Bralski, a critic of the local merger-consolidation study being undertaken by Farrell, Sharon, Hermitage, Sharpsville and Wheatland, said he will not support anything that calls for big government.

He said solutions in local problems can be brought about by advocates such as Olive Brown of the Minority Health Center and the ERASE anti-drug coalition, and Michael Wright of the Community Food Warehouse.

White criticized Rusk's and Powell's predictions that Hermitage will lose its vibrancy because of the problems of its neighboring communities.

"I think Hermitage, in the long run, is going to be the savior of the whole valley," said White, who also called himself an opponent of bigger government.

He touted the potential of the fledgling Gateway Commerce Park on Route 18, which he said will attract firms such as high-tech companies and drug companies.

"That is going to provide jobs for people in Sharon, Farrell, Sharpsville and the rest of the community," he said.

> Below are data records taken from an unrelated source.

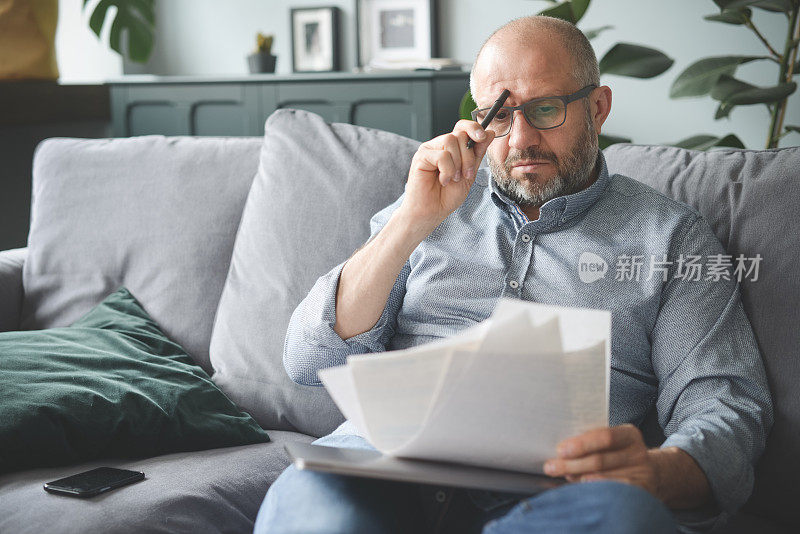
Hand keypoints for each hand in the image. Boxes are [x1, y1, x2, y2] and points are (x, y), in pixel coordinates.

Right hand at [399, 120, 494, 229]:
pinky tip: (443, 180)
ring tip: (453, 179)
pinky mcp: (421, 157)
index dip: (474, 128)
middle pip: (459, 134)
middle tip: (465, 175)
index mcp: (451, 148)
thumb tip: (490, 133)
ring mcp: (429, 150)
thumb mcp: (469, 174)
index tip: (482, 137)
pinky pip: (441, 155)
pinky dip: (447, 170)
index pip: (462, 127)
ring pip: (450, 141)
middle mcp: (439, 146)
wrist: (431, 213)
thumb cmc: (446, 197)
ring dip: (458, 163)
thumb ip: (477, 153)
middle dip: (468, 156)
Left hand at [543, 424, 659, 497]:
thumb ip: (592, 441)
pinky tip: (582, 486)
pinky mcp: (642, 492)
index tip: (560, 450)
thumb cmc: (621, 454)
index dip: (581, 444)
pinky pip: (614, 491)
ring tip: (562, 475)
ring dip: (577, 477)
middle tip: (550, 466)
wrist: (653, 474)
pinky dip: (595, 489)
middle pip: (600, 459)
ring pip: (604, 477)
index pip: (605, 437)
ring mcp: (642, 474)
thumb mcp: (613, 442)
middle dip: (571, 464)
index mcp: (629, 434)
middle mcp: (638, 453)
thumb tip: (561, 451)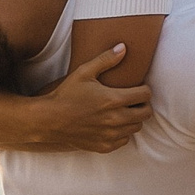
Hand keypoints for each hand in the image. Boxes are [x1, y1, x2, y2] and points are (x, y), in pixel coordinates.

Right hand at [35, 45, 149, 152]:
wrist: (49, 120)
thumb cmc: (66, 94)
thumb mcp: (84, 72)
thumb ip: (106, 59)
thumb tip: (123, 47)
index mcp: (114, 99)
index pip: (145, 95)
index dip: (145, 89)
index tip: (139, 87)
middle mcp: (116, 119)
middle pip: (145, 113)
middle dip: (143, 104)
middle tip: (134, 100)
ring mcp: (110, 135)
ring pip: (136, 128)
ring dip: (134, 119)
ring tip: (124, 111)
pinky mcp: (104, 146)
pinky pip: (124, 141)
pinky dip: (123, 133)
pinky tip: (113, 125)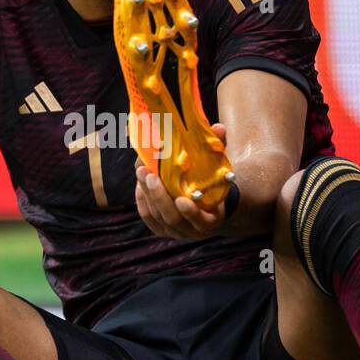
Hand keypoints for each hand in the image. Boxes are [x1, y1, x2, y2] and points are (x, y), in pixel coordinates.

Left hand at [134, 123, 228, 239]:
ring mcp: (176, 232)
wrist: (209, 204)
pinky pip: (148, 218)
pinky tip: (140, 184)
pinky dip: (142, 201)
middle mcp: (193, 231)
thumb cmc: (215, 183)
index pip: (200, 221)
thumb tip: (218, 127)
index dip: (190, 213)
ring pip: (157, 217)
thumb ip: (219, 150)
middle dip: (158, 197)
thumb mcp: (219, 168)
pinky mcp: (162, 230)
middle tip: (148, 174)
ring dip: (147, 194)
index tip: (181, 199)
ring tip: (141, 172)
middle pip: (172, 219)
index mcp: (211, 219)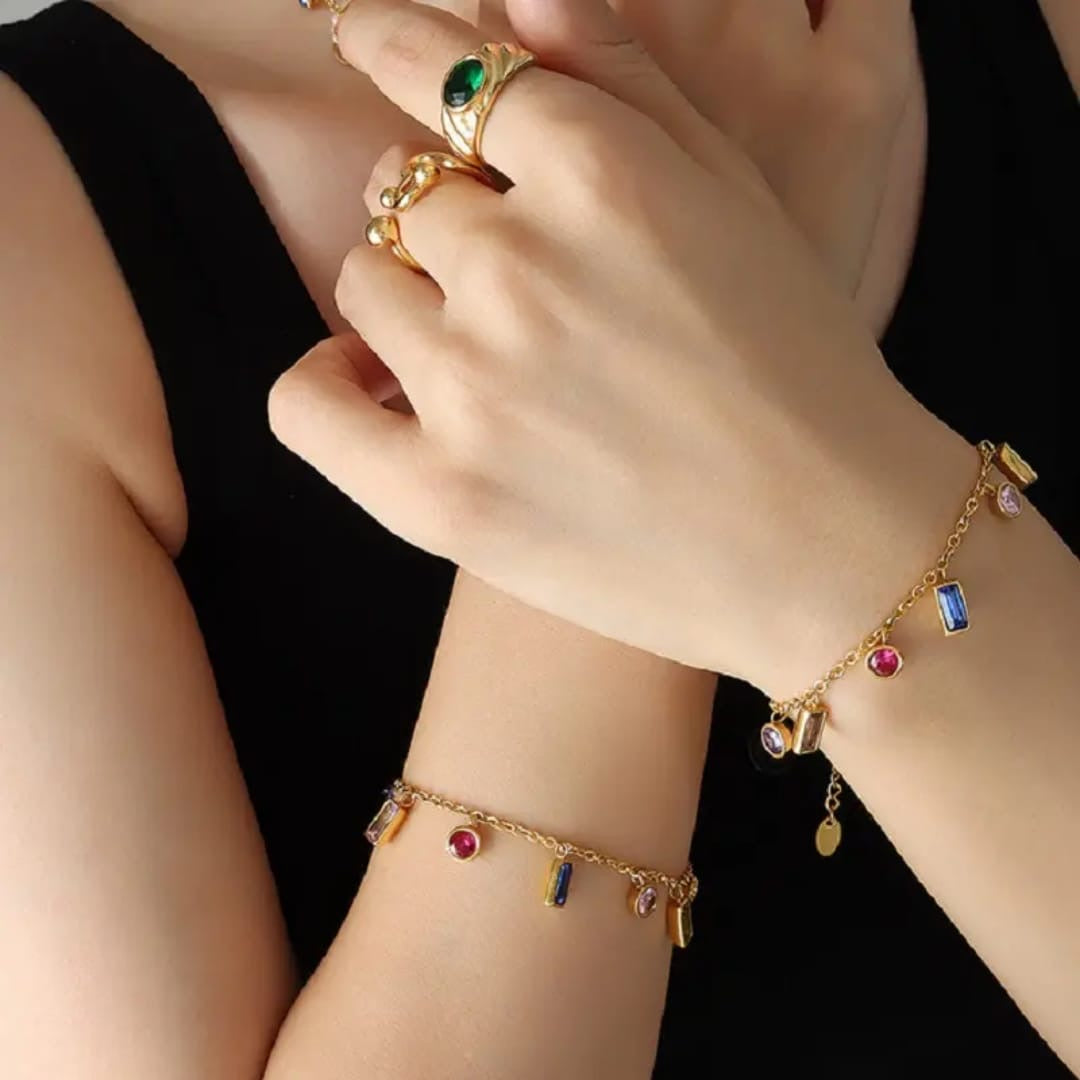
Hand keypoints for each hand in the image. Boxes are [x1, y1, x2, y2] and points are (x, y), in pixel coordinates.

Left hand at [269, 0, 965, 691]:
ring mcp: (474, 387)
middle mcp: (524, 268)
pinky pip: (306, 403)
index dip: (395, 48)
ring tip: (489, 358)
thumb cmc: (801, 371)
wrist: (826, 547)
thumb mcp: (738, 199)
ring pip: (362, 286)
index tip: (364, 37)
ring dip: (408, 303)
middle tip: (516, 282)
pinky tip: (368, 385)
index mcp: (605, 176)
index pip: (447, 72)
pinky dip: (325, 384)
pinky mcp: (440, 496)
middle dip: (444, 221)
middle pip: (401, 194)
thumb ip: (624, 80)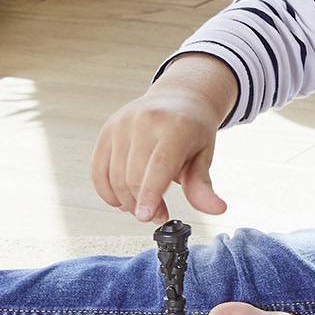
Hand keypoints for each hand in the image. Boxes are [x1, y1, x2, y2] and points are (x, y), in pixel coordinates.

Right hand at [90, 82, 228, 223]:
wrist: (178, 97)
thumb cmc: (193, 129)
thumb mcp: (205, 155)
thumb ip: (202, 184)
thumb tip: (216, 209)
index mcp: (176, 126)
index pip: (159, 165)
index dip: (150, 195)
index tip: (147, 217)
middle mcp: (145, 120)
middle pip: (134, 176)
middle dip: (143, 204)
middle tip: (158, 215)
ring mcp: (122, 124)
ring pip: (115, 176)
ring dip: (126, 201)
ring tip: (142, 205)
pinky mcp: (107, 130)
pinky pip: (98, 170)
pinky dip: (107, 191)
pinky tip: (121, 199)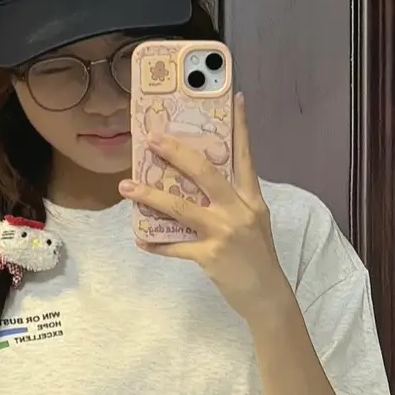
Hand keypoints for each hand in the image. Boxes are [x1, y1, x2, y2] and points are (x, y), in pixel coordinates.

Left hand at [120, 97, 288, 324]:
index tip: (237, 98)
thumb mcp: (254, 222)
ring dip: (150, 195)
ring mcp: (224, 232)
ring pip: (180, 207)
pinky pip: (175, 246)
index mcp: (251, 199)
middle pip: (205, 172)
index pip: (245, 155)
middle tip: (152, 138)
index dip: (241, 126)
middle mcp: (238, 210)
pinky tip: (141, 239)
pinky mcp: (210, 256)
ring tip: (126, 186)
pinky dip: (156, 244)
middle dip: (176, 152)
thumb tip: (199, 184)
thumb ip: (233, 201)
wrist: (267, 296)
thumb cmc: (258, 258)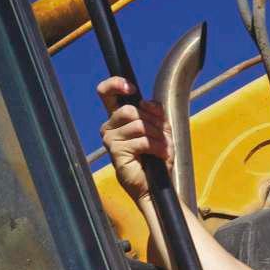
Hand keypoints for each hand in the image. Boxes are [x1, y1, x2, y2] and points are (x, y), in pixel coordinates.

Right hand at [97, 76, 168, 203]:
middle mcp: (109, 127)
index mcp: (118, 118)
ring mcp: (110, 139)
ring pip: (138, 125)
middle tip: (162, 135)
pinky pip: (141, 141)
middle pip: (130, 110)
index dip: (116, 84)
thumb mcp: (161, 130)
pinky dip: (157, 147)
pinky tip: (160, 155)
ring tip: (163, 148)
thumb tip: (147, 102)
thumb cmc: (156, 159)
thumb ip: (155, 113)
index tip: (132, 89)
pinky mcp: (116, 152)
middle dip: (153, 122)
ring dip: (157, 136)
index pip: (106, 93)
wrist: (156, 185)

White said Hermitage's growth has been controlled and has been the result of "tough, good decisions" over 20 years.

Hermitage is still mostly farmland, he added, pointing to its potential for more growth.

Powell said an economic boom like that of the '90s will not to be seen again for another 50 or 60 years, a notion that Jazwinski agreed with,

"I think the folks in Hermitage need to look back to the '80s, when there were many vacant store fronts," Jazwinski said.

He noted earlier this month in a presentation to the committee that the county population is declining and aging, and family income is not keeping up with state averages.

"Hermitage is only going to prosper in the long term if the region prospers," said Jazwinski, who fears the local housing market has slowed.

The demographic trends he has seen "do not portend well for the future," he said.